[Source information]
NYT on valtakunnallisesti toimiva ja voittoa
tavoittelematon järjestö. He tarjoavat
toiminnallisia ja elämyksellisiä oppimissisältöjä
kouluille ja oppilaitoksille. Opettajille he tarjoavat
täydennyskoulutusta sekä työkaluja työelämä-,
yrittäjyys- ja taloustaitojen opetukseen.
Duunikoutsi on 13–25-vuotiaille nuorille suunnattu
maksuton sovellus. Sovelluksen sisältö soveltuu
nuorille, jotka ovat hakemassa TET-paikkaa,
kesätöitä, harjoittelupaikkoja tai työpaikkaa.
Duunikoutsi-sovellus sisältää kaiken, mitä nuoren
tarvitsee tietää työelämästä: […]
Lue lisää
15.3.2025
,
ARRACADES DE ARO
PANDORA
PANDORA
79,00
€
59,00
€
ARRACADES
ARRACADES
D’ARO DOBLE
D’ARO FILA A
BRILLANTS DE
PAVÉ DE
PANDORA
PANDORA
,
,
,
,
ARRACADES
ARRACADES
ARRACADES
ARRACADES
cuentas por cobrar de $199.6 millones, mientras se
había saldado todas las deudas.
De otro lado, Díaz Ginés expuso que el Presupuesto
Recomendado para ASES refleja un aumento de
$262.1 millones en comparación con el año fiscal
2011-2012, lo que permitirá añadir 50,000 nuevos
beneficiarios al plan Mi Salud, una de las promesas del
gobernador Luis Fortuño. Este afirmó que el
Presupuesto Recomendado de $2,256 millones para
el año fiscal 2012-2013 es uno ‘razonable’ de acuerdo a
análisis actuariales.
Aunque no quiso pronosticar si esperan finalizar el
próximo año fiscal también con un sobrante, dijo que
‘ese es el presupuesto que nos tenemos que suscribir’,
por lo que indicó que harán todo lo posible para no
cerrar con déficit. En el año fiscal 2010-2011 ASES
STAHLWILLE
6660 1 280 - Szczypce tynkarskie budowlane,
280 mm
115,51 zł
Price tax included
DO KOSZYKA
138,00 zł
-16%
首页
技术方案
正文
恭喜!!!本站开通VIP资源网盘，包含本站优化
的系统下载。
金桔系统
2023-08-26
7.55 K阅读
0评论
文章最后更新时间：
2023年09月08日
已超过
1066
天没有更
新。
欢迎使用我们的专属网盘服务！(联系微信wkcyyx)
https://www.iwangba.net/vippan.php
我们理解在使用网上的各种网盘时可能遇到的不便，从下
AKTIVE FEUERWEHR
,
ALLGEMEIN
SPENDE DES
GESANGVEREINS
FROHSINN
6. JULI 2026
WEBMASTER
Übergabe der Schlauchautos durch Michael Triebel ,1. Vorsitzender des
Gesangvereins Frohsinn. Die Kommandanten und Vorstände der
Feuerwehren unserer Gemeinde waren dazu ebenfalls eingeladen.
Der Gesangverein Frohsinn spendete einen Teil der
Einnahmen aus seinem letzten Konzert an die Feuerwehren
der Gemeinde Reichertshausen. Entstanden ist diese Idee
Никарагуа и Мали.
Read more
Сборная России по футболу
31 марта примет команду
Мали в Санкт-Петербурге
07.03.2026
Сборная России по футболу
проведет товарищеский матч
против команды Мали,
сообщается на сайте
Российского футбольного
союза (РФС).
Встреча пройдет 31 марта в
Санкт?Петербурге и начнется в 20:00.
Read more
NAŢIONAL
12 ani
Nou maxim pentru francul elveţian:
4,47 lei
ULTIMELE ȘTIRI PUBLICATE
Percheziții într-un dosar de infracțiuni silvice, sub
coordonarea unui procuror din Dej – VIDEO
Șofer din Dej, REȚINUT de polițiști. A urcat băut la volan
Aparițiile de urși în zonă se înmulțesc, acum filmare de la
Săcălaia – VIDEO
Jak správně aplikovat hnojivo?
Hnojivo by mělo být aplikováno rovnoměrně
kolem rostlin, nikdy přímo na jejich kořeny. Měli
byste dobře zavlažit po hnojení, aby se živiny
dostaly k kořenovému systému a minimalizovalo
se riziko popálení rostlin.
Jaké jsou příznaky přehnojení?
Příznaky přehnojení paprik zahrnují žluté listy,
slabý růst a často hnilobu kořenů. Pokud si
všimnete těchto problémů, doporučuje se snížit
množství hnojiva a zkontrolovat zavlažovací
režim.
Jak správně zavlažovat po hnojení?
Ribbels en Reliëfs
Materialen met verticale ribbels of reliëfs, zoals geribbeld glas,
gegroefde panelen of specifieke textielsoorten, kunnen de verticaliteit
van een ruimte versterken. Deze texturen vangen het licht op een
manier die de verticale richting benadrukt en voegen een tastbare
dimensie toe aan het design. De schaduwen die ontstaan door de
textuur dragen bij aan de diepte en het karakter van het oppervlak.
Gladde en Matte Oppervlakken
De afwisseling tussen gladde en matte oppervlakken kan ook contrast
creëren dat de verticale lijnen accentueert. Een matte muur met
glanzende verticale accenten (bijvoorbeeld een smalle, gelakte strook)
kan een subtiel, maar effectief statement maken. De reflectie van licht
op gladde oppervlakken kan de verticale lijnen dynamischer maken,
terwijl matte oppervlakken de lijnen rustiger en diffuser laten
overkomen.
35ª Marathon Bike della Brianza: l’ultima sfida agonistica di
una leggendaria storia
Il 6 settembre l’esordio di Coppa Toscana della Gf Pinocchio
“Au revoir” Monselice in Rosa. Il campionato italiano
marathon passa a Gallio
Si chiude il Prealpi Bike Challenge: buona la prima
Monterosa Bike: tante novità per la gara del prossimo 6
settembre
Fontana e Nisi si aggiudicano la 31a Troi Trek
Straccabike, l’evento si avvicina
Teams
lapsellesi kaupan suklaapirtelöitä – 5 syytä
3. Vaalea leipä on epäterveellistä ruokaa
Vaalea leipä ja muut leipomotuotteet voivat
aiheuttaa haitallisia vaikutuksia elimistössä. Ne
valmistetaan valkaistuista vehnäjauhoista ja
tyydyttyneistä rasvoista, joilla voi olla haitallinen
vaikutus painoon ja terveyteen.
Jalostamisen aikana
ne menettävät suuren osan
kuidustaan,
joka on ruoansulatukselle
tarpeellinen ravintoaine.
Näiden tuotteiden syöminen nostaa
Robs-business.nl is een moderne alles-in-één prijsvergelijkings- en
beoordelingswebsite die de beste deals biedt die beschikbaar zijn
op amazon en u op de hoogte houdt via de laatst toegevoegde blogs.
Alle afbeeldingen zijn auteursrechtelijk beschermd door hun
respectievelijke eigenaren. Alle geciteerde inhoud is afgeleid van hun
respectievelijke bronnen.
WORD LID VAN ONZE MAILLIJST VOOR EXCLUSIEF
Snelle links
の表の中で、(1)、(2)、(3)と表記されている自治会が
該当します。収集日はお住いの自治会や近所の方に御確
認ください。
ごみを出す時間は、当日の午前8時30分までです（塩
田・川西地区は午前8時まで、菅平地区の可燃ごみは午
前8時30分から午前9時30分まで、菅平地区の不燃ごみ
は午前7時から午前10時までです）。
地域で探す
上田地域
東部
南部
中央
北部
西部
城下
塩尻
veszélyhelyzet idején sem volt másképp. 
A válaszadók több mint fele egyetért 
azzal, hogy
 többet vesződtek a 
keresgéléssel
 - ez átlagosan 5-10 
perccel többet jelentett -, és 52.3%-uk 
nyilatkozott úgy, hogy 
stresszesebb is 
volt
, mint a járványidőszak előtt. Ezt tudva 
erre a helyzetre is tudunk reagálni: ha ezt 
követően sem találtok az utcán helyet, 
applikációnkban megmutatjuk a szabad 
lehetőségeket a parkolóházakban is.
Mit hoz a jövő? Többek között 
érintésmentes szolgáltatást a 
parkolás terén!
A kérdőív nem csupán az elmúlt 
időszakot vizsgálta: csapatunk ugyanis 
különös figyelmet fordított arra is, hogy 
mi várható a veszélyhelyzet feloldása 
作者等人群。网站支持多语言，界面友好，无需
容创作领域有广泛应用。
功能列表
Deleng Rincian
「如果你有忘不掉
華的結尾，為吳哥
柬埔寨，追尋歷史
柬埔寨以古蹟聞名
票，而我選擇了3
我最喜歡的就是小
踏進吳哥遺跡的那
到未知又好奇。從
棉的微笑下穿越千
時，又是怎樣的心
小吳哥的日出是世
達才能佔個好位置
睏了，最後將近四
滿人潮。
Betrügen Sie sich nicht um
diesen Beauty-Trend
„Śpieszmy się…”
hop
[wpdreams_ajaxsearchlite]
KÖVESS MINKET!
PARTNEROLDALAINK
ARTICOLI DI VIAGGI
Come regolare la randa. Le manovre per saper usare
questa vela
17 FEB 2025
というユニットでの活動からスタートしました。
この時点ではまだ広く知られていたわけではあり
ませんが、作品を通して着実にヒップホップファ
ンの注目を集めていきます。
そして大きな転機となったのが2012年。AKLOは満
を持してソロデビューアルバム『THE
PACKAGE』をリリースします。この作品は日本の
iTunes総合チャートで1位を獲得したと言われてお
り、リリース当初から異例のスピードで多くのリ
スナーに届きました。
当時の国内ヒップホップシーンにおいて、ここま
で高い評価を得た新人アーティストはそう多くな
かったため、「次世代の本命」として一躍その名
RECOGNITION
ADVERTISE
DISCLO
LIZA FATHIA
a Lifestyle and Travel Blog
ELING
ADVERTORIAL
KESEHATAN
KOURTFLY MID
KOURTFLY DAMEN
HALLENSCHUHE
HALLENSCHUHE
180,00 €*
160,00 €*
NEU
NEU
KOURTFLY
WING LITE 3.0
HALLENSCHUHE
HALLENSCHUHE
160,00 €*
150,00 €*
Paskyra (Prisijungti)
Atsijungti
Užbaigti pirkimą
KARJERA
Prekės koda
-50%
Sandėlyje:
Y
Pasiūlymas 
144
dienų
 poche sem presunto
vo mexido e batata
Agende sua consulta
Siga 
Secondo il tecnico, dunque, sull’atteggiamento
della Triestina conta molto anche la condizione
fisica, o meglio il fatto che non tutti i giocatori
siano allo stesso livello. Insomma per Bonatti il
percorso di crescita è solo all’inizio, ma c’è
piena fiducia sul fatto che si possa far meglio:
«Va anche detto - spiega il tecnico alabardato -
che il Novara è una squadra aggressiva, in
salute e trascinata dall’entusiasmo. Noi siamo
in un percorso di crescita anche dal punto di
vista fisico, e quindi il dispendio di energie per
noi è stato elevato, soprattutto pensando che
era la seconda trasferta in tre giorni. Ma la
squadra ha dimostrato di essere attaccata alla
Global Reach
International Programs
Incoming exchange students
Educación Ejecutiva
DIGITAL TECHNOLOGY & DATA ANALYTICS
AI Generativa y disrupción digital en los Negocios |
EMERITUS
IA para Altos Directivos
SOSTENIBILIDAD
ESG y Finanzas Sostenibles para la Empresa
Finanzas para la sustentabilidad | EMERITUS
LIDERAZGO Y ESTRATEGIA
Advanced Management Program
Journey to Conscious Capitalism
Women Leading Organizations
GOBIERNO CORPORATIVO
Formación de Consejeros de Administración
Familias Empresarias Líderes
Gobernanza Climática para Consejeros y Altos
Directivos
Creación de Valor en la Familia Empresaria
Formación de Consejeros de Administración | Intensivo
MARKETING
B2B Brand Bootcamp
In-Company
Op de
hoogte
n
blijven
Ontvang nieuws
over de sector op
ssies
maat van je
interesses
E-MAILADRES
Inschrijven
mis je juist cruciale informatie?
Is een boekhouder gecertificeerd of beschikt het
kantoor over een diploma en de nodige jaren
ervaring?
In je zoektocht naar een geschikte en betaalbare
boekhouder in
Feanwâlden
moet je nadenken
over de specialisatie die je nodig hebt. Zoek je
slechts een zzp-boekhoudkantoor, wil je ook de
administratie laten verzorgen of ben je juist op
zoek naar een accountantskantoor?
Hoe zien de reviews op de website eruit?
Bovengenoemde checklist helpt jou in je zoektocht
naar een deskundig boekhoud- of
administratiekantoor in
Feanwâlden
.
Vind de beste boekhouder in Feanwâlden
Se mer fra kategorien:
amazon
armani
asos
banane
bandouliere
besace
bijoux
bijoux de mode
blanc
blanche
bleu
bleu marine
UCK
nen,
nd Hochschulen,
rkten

[Required action] Count the lines of the material that contain the string "Consejeros", matching case exactly, and give only that number.

[Answer section] 3